De inmediato diseñó una estrategia para espiar a las mujeres que utilizaban el cuarto de baño. Su sagacidad oportunista la dirigió a simular que estaría utilizando el sanitario, precisamente en el mismo momento cuando alguna de esas féminas estaba tomando una ducha. Simplemente, horadó un casi invisible agujero en la rústica pared divisoria, a la altura aproximadamente de un metro sobre el nivel del piso, obteniendo un panorama de visión perfecta de todo el ámbito del cuarto de baño, pero a su vez, ese visor sería lo suficientemente pequeño como para quedar muy bien oculto en las rugosidades de una pared sin frisar.
A partir de obsesas contemplaciones de cuerpos femeninos completamente denudos, el voyeur se solazaba con la amplia y plural gama de pubis, traseros y senos de cada una de esas 10 mujeres, a quienes llegó a conocer en los más mínimos detalles. Se los vacilaba a través del ballet propio de los espontáneos movimientos corporales cuando alguien toma un baño. Poses frontales o dorsales, imágenes de voluminosos o mezquinos glúteos; senos firmes o flácidos; poblados o rasurados montes de Venus; piernas gruesas o magras.
El uso de la pastilla de jabón, nueva o ya desgastada por el uso, al frotarse por elcuerpo, tenía para el fisgón un código de comunicación en medio de su calenturienta imaginación, quien tal vez lo asociaría con un extraño pene que a veces penetraba por la entrepierna. Acariciadas por el agua que emergía de la regadera, algunas de las bañistas daban vueltas y más vueltas, otras se quedaban casi inmóviles, extasiadas como en un trance, bajo la sensual caricia del agua, que solía arrastrar, como una sutil catarata, las espumas del jabón, a veces matizada con la sangre menstrual, que iban quedando atrapadas en los pliegues de la piel.
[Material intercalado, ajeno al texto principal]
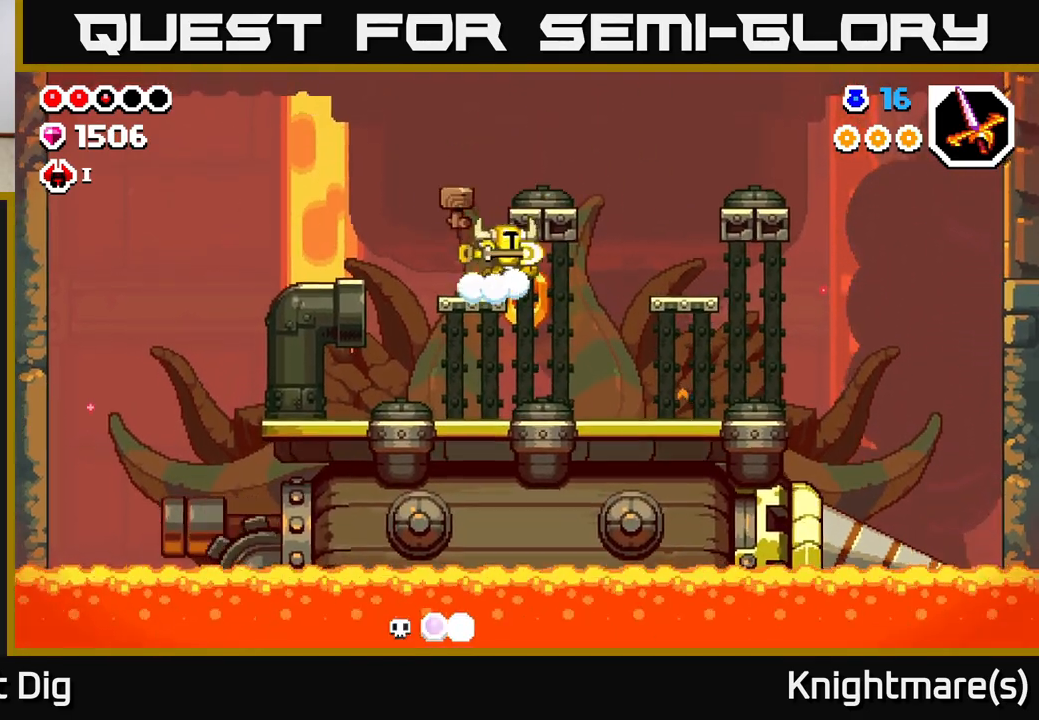
{"buttons": [], "left_stick": "right", "right_stick": "center", "events": [[83, "left_stick", "center"], [133, "left_stick", "down-left"], [350, "left_stick", "center"], [400, "left_stick", "right"]]}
Pero el más notorio, importante y libidinoso objeto de placer para su infinita curiosidad, según fuera la conformación morfológica de las féminas, (magras, obesos, rellenitas), sería cuántos detalles podría apreciar sobre cada una de las respectiva vulvas, a veces bien ocultas entre los muslos, a veces apenas expuestas, otras veces muy visibles, cuando las bañistas tuvieran que abrir sus piernas.
Venciendo muy arraigados prejuicios morales, al principio sería una mágica diversión, pero de tanto contemplar la conducta de las bañistas, Pomponio había llegado hasta a individualizar, cual si se tratara del protocolo de un circo, el estilo personal de cada una de ellas, al momento de secar con la toalla su cuerpo húmedo, también el ritual de ponerse sus ropas. Como un striptease al revés, tenía minuciosamente identificados el modo personal de cada una de ellas al calzarse las pantaletas y el sostén. Observaba que casi todas, tal vez por instinto, ataban la toalla a la altura de su cintura, pero así mismo observó, para su decepción, cómo una de ellas, por cierto muy atractiva, presintiendo la fémina que tal vez estaba siendo observada por alguna mirada fisgona, lo cual, según el desarrollo posterior de los acontecimientos resultaría cierto, sencillamente, en lo que pudiera significar un cauto ejercicio de pudor, se cubría todo el cuerpo con la toalla.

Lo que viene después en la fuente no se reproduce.